At GREW, third quarter revenue decreased slightly to $6 million. Continued strong growth from our retail brokerage and advisory business Diversegy was substantially offset by top line declines in other lines of business. Consolidated gross profit decreased 21% to $30 million, while gross margin decreased from 33.9% to 21.7%. At GRE, gross profit declined 23% to $27.6 million, reflecting significant increases in our wholesale electricity and natural gas costs. Essentially, the challenges that we discussed that impacted our results last quarter continued and in some respects, intensified for much of the remainder of the summer.
Our cost of electricity per kilowatt hour increased 20% compared to the year ago quarter with record prices and high weather-driven consumption that outpaced the protection of our forward hedge positions.

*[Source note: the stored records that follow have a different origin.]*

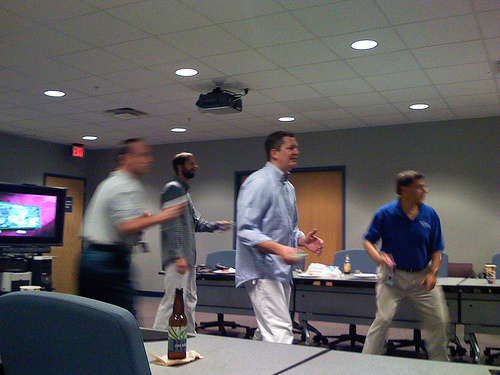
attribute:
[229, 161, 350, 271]
door — wooden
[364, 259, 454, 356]
pants — white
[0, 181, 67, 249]
television — black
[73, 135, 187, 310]
man — playing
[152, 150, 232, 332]
man — playing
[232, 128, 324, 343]
man — playing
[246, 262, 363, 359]
pant — white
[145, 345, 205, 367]
napkin — beige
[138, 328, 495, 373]
table — grey, hard, gray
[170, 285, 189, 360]
bottle — brown, beet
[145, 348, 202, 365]
napking — brown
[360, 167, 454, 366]
man — playing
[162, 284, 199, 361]
bottle — brown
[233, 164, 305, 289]
button down — blue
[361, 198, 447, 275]
shirt — bright blue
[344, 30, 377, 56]
light — round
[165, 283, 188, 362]
bottle — brown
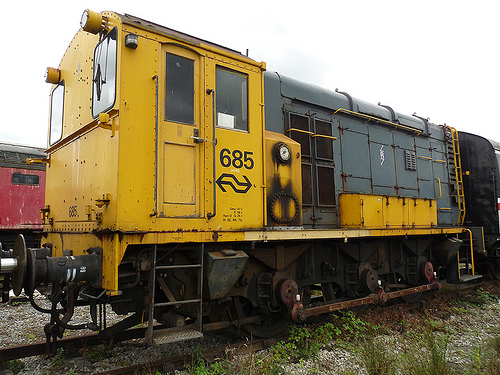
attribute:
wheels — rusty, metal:
[214, 247, 312, 345]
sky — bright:
[2, 3, 499, 163]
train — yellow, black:
[38, 8, 499, 319]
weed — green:
[275, 314, 330, 363]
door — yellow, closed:
[149, 43, 207, 224]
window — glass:
[160, 53, 198, 130]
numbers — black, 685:
[217, 145, 258, 174]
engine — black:
[451, 138, 496, 235]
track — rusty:
[3, 273, 494, 369]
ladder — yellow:
[441, 119, 467, 224]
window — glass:
[216, 64, 250, 127]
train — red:
[1, 142, 51, 242]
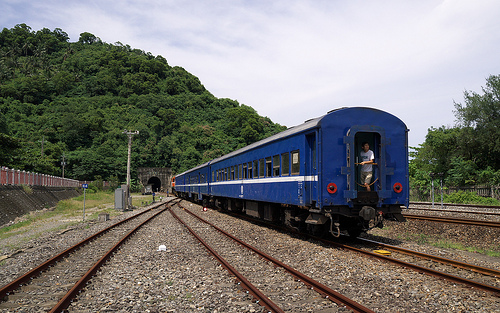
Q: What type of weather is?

Our cost per thermal gas increased even more steeply, up 137% year-over-year and gross margins on gas sales turned negative. Gas costs in the quarter were negatively impacted by a mark-to-market on the gas position related to our winter supply. Consolidated SG&A decreased 10% to $22.6 million and reduced payroll and customer acquisition expense. The gross profit reduction in GRE drove a 41% year-over-year decrease in consolidated income from operations to $6.9 million and a 40% decrease in adjusted EBITDA to $8.2 million.
At GRE, income from operations decreased 32% to $10.2 million. Adjusted EBITDA also decreased 32% to $10.5 million. At GREW, the third quarter loss from operations increased to $345,000 from $243,000 in the year ago quarter, while adjusted EBITDA loss increased to a negative $201,000 from negative $24,000 in the year ago quarter. The increased losses reflect investment in new business initiatives, substantially offset by accelerating profitability of Diversegy and lower spending in solar. Consolidated net income attributable to Genie common stockholders was $6.7 million or $0.26 per share compared to $10.2 million or $0.38 per share a year earlier. Turning now to the balance sheet.

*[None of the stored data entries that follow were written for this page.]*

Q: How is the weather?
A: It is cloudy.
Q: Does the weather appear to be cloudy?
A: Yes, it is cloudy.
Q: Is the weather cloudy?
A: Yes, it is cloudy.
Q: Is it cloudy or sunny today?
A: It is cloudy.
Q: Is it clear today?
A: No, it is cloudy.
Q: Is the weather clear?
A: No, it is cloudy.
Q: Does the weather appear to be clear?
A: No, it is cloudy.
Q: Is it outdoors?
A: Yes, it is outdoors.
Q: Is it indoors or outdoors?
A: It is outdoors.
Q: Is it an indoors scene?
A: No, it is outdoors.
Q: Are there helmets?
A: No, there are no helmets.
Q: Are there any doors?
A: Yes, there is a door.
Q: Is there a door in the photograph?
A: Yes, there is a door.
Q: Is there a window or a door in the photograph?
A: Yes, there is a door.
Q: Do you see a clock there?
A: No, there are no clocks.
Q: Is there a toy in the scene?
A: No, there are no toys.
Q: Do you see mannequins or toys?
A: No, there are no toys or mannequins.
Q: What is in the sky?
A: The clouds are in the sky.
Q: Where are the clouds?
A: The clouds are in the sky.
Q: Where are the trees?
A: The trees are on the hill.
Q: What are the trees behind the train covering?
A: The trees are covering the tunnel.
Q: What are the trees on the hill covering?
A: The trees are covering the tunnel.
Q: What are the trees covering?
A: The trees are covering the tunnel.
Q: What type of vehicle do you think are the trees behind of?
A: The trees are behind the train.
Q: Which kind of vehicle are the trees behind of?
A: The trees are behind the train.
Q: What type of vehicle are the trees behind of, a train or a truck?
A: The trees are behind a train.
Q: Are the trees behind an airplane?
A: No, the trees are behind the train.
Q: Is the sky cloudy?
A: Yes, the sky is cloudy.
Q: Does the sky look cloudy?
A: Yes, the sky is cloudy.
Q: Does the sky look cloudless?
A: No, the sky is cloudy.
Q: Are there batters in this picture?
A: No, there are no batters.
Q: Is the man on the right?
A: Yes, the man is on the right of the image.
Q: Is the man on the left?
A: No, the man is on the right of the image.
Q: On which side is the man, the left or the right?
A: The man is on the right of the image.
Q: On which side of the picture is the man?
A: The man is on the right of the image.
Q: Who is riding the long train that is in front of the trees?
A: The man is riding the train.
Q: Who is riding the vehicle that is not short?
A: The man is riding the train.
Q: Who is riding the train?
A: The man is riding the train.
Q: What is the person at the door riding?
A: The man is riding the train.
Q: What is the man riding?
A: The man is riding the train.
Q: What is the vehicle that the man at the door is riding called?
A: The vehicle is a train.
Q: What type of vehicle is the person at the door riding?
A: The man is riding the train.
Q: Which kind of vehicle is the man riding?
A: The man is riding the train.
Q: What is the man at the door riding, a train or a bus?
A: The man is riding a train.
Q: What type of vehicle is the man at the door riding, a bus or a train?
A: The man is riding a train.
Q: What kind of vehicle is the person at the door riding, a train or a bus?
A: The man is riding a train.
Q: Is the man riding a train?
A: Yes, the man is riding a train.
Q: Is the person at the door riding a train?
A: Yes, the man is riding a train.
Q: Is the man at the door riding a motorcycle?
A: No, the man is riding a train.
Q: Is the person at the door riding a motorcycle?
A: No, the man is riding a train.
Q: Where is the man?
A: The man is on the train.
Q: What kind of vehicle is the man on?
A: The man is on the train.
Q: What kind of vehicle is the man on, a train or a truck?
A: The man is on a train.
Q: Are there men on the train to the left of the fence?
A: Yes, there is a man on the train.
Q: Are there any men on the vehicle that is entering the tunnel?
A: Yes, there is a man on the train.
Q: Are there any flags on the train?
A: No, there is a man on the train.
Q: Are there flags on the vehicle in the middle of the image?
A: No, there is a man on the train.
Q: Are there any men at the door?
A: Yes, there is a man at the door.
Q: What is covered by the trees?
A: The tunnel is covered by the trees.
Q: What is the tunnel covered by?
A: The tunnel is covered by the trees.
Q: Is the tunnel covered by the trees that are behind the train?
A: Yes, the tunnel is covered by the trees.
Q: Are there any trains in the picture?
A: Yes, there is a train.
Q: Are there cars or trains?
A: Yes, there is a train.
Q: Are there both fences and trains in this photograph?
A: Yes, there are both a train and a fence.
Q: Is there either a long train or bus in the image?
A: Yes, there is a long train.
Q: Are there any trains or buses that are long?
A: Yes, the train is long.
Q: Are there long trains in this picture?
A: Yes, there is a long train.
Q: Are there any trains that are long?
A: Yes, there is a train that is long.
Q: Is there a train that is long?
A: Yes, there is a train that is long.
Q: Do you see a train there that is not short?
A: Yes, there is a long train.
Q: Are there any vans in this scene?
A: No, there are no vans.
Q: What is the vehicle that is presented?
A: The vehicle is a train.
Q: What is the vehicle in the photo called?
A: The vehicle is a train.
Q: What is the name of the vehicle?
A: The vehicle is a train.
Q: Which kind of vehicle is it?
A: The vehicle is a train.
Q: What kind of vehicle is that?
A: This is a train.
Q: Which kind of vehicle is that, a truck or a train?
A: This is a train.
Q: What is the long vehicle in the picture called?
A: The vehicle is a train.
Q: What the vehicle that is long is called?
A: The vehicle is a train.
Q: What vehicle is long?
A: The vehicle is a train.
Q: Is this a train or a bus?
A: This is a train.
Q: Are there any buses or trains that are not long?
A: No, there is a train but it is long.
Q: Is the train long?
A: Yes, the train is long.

At September 30, 2025, cash, cash equivalents, long and short-term restricted cash, which includes cash held by our captive insurance subsidiary and marketable equity securities totaled $206.6 million, an increase compared to the $201.6 million 3 months earlier. Working capital was $113.3 million. Our debt, current and noncurrent totaled $8.8 million, the largest component of which was financing for our portfolio of operating solar arrays that was completed earlier this year. We repurchased approximately 124,000 shares of our Class B common stock in the third quarter for $2 million and paid our regular quarterly dividend, returning an additional $2 million directly to our stockholders.

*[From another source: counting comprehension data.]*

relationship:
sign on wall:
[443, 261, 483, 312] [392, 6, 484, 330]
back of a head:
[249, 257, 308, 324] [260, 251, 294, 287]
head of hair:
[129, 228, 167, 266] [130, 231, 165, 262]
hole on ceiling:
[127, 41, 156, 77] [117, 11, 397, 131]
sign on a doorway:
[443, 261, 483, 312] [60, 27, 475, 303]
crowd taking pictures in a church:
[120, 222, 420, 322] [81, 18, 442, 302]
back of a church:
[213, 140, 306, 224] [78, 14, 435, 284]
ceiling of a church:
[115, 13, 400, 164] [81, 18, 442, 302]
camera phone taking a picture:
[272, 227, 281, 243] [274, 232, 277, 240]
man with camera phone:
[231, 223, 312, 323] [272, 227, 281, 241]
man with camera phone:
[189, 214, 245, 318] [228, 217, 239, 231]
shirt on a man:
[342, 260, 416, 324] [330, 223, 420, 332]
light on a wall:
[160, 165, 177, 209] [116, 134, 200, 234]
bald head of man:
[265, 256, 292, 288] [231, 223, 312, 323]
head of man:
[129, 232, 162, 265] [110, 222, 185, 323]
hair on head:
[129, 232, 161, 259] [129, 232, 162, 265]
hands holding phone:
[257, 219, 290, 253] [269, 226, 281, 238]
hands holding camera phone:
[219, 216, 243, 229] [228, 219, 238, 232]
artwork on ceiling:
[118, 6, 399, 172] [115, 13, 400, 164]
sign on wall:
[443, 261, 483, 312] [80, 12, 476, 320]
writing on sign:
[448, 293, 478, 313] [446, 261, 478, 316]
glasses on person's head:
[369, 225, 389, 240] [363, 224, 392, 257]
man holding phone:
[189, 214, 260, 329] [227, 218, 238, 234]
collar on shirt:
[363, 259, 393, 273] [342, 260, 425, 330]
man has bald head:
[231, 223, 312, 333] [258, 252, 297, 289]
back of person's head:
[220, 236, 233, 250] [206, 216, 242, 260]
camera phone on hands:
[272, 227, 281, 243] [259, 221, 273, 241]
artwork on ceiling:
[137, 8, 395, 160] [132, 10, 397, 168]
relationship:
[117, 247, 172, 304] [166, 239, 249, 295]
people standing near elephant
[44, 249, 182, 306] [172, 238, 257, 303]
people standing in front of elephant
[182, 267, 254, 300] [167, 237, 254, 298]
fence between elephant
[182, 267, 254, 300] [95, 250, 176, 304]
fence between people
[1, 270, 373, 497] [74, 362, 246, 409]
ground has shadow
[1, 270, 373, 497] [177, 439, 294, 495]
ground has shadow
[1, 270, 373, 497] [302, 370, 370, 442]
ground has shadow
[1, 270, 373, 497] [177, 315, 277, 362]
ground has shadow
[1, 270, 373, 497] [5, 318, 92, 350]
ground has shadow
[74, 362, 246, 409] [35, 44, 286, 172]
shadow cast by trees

Wrapping up, while results did not meet our expectations, we do expect to achieve the low end of our full year guidance of $40 million to $50 million in consolidated adjusted EBITDA. As Michael mentioned in his remarks, we have successfully navigated this business through other margin cycles and are confident in its long-term profitability. Operator, back to you for Q&A.
Operator: [Operator Instructions] Okay. As we have no questions on the lines at this time, this will conclude the question-and-answer session and today's call. We thank you for attending today's presentation, and you may now disconnect.